Breakout-Proof Outdoor Playground
When the children are playing in the garden, they don’t need to be supervised continuously, of course. But all parents know the exploratory urge of their little ones, especially when they have just learned to walk. Then the mobile dwarfs want to explore their surroundings and expand their radius more and more. Therefore, the garden should be designed in such a way that children cannot get outside on their own. In addition, children in the outdoor area must of course be protected from the sun’s rays. So it makes sense to combine a reliable privacy screen, for example, made of plant pots, with safety measures. A sufficiently high fence or a dense hedge are also ideal solutions.
When parents take over a garden that has already been laid out, it is essential that they check the existing plants for toxicity. Those who are not familiar enough with this can find experts at a nursery or a tree nursery who will come to the house for a joint garden inspection.
It is not necessary to get rid of every poisonous plant immediately. It depends on the genus, but also on the age of the children. With babies, who still put everything in their mouths, special caution is of course required. Once the little ones are kindergarten age, they can already understand a lot of things and learn to deal with weakly poisonous plants accordingly. Because there are different classes of toxicity.
Weakly poisonous species, such as ivy, can cause a little tummy ache at most. Stronger poisons, which can already be dangerous to children, contain the lily of the valley or the cherry laurel. These can lead to symptoms of poisoning such as vomiting or palpitations. Plants that are highly poisonous and even life-threatening include daphne, deadly nightshade, and oleander. Of course, it is also important to consider which plant component poses the danger, because a tempting berry poses a greater risk than a poisonous root.
As a general rule, a garden in which children play should not contain any poisonous plants at all, if possible.
Most parents are well aware of the garden pond as a source of danger, but rain barrels, vats, and paddling pools also pose not inconsiderable risks for young children.
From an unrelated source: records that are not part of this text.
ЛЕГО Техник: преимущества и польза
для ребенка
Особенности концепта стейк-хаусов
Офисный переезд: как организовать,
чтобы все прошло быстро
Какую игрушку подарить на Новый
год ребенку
This is because water magically attracts the little ones and arouses their curiosity. Containers such as troughs or barrels should therefore always be closed with a lid when children are playing alone in the garden. Little ones should generally not splash around unsupervised, and swimming pools or pools must always be secured with a fence at least 1.40 meters high. If there is an outside basement staircase, a safety gate can protect children from dangerous falls.
Last But Not Least
Parents must not neglect the less obvious dangers in the garden under any circumstances. Of course, they have to be just as careful with electricity and chemicals outdoors as they are indoors. Child safety devices should therefore also be installed in the sockets on the terrace; containers with fertilizer or pesticides should never be left standing around open. Garden tools, too, with their sharp edges, are a source of danger for curious children if they are carelessly left lying around.